WHAT THE EXERCISE ASKS: Only the lines from the one with "pos1: [174, 351]" onward are wanted, through the last line of the entries, set down exactly.

Image change detection data:

*** Begin section ***

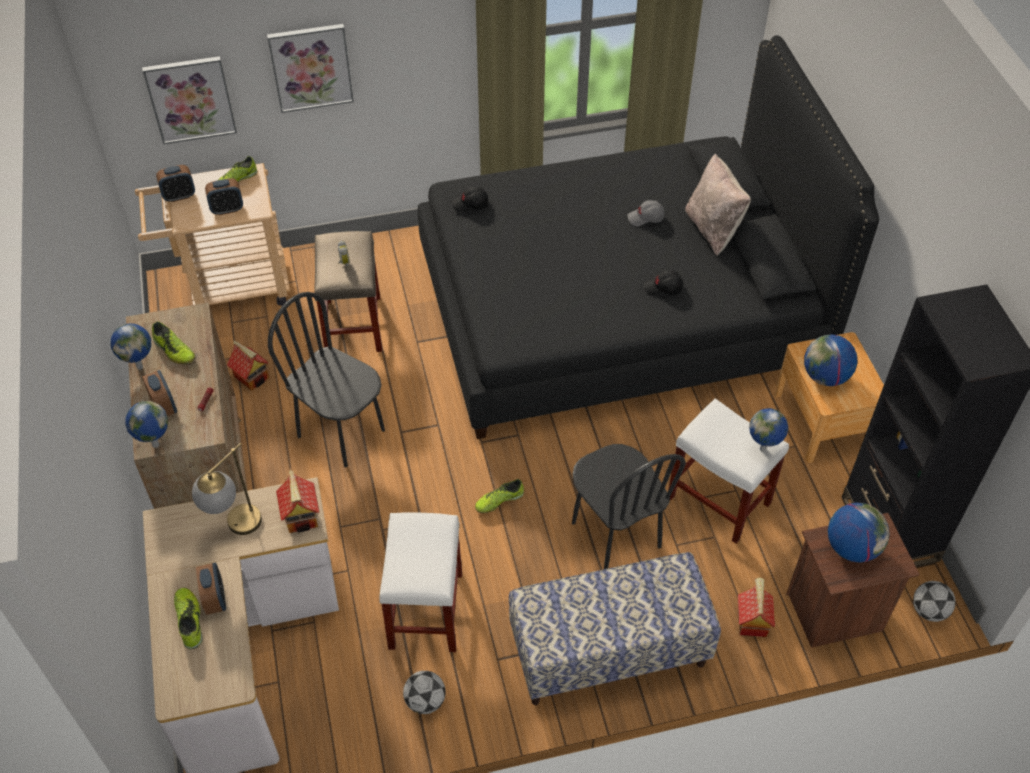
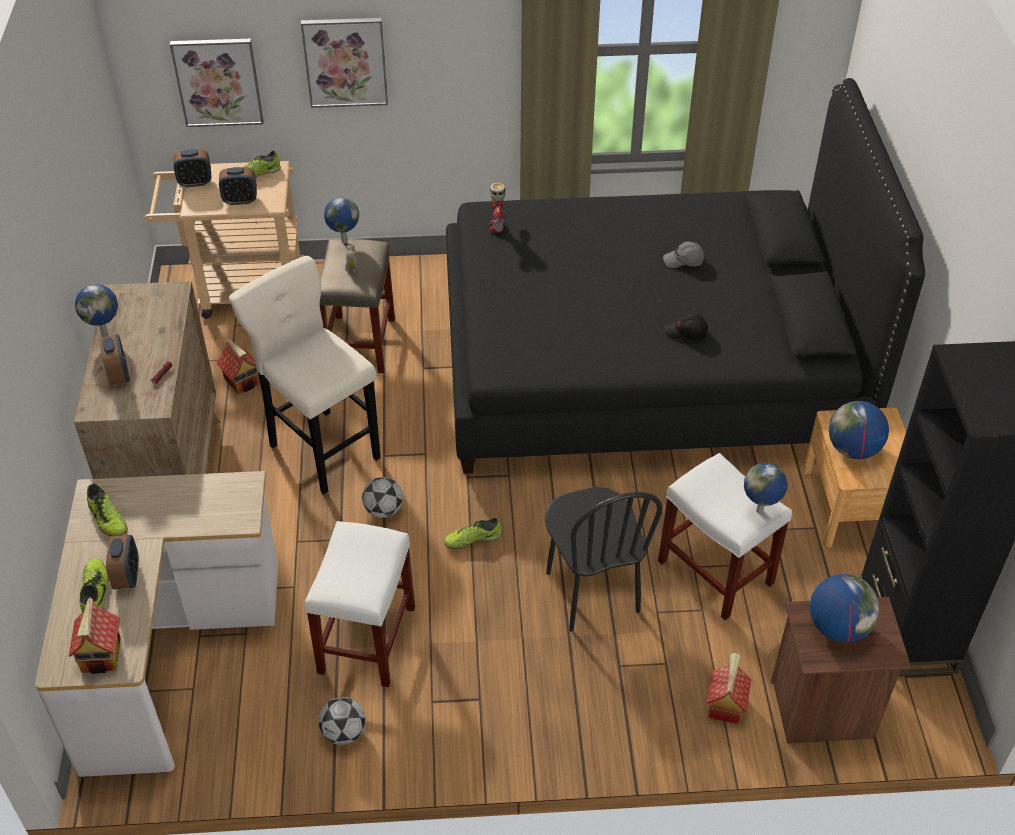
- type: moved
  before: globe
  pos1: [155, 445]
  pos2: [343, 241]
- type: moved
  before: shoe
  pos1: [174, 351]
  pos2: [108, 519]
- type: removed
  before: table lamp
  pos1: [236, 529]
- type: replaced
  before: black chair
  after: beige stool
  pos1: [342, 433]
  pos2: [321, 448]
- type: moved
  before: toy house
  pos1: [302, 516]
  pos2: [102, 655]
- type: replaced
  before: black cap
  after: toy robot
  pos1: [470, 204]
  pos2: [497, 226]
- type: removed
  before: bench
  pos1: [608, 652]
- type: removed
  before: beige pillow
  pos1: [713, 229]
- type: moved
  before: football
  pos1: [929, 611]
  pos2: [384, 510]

*** End section ***

RESPONSE BOX:
  pos1: [174, 351]
  pos2: [108, 519]
- type: removed
  before: table lamp
  pos1: [236, 529]
- type: replaced
  before: black chair
  after: beige stool
  pos1: [342, 433]
  pos2: [321, 448]
- type: moved
  before: toy house
  pos1: [302, 516]
  pos2: [102, 655]
- type: replaced
  before: black cap
  after: toy robot
  pos1: [470, 204]
  pos2: [497, 226]
- type: removed
  before: bench
  pos1: [608, 652]
- type: removed
  before: beige pillow
  pos1: [713, 229]
- type: moved
  before: football
  pos1: [929, 611]
  pos2: [384, 510]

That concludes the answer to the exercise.